● 作業課題 1: 軽減税率に関する本文のうち、「伊皿子坂社会経済研究所のスクラップファイルサイトにようこそ。」で始まり「ンペーンが展開されています。」までの部分を、「財務省」を「財務当局」に置き換えて書き直しなさい。
● 作業課題 2: 軽減税率に関する本文によると、自民・公明両党が生活必需品などへの軽減税率の導入で合意したのはいつか。
● 作業課題 3: 軽減税率に関する本文に名前が出てくる報道機関をすべて挙げなさい。

● 本文:
# # #

MEMORANDUM 今日の視点(伊皿子坂社会経済研究所)

 伊皿子坂社会経済研究所のスクラップファイルサイトにようこそ。

♯405 軽減税率は確かに「面倒くさい」

2015年09月08日 | ニュース


 財務省が打ち出した消費税の10%への引き上げに当たっての負担緩和策に対し、(予想されたことではありますが)9月7日の読売新聞の紙面では、まさに社を挙げて実現阻止に向けたキャンペーンが展開されています。

 そもそも、政治に大きな影響力を持つとされる渡辺恒雄・読売新聞グループ本社会長が、2013年の暑中見舞いにおいて有力政治家たちに新聞への軽減税率の適用を迫ったというニュースは、当時から一部のメディアでは有名な話でした。

 そして、これと歩調を合わせるかのように、同年9月に日本新聞協会(読売新聞グループ本社代表取締役社長白石興二郎会長)の諮問を受けて発足した「新聞の公共性に関する研究会」が、消費税率引き上げに際しては新聞に軽減税率が適用するべきだとする意見書を発表。(社)日本新聞販売協会もこれに追随し、政府に対し「新聞の軽減税率はこの国の明日へのともしび」と題するアピールを行ってきたところです。

 一方、今回、麻生財務大臣は一連のコメントの中で、軽減税率に関する政府の制度案では「酒を除く全ての飲食料品」を対象品目にすることを明言(日本経済新聞9/5)したとされています。つまり、今回の財務省案が具体化すれば、新聞協会などの2年越しの目論見が外れ、これまでの努力が無になることは必至の状況です。

 財務省が示す原案では、再来年4月に予定されている消費税の10%引き上げに際しては、全品目に10%の税率を課したうえで、飲食料品などの購入で消費者が払った税率2%に相当する額を後から給付することとしています。また、これら飲食料品の購入額の把握に当たっては、将来的にマイナンバーの活用を検討するとの方針も示されているようです。

 ここしばらくの間静かであった軽減税率を巡る議論が急展開を見せる中、「複数税率(軽減税率)を導入することは面倒くさい。それを面倒くさくしないようにすることが手口だ。」とする麻生財務大臣の説明を、9月7日の読売新聞の社説は、「あまりに無責任」な発言と断じています。自民・公明両党は、2013年12月に生活必需品などへの軽減税率の導入で合意し、2014年の衆院選の公約にも掲げている。与党が政治的に積み上げてきたこうした議論を「面倒くさい」といった理由で投げ出すことなど到底許されるものではないというのが、その論旨ということになります。

 一方、軽減税率の導入を目指す与党・公明党からも、「(財務省案は)党の考え方とはかけ離れたもので、軽減税率とは言えない」という指摘や、「買い物をするときの税率が10%であれば、『痛税感』は緩和されず、国民はメリットを感じない」などの反発の声が上がっている(←NHK報道)ということであり、この財務省案に関しては今後の政局において厳しい議論にさらされることになりそうです。

# # #

● データ行:
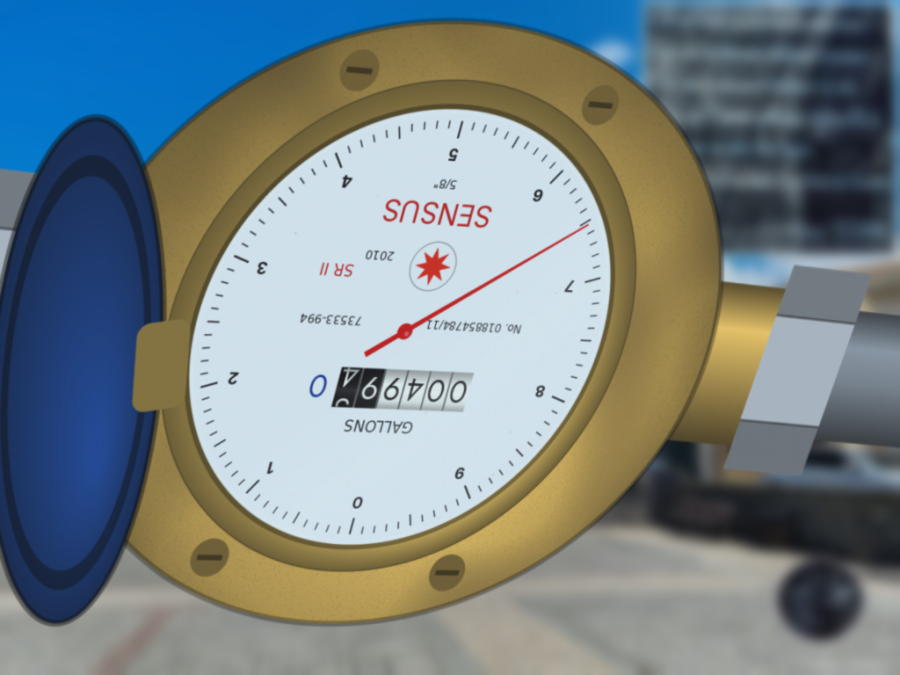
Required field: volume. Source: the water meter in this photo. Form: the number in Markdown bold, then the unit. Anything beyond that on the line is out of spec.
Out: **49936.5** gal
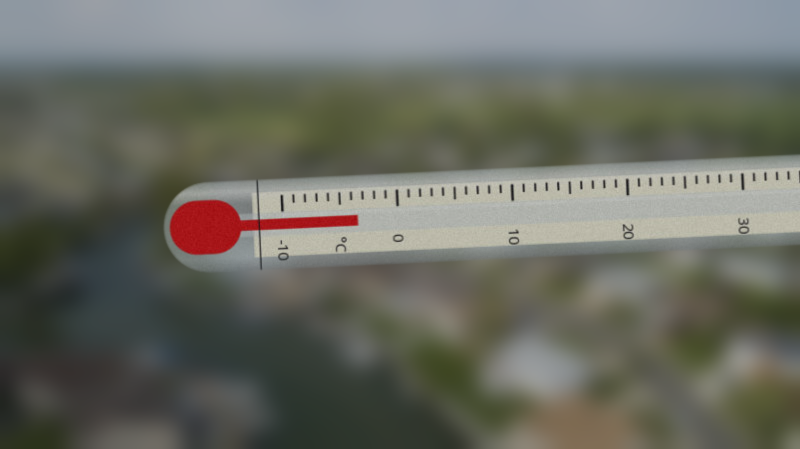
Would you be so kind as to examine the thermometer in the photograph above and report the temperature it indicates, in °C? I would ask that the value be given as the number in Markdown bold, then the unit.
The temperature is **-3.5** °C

# # #

● 解答 1:
伊皿子坂社会経済研究所のスクラップファイルサイトにようこそ。

♯405 軽減税率は確かに「面倒くさい」

2015年09月08日 | ニュース


 財務当局が打ち出した消費税の10%への引き上げに当たっての負担緩和策に対し、(予想されたことではありますが)9月7日の読売新聞の紙面では、まさに社を挙げて実現阻止に向けたキャンペーンが展開されています。

● 解答 2: 2013年12月

● 解答 3: 読売新聞、日本経済新聞、NHK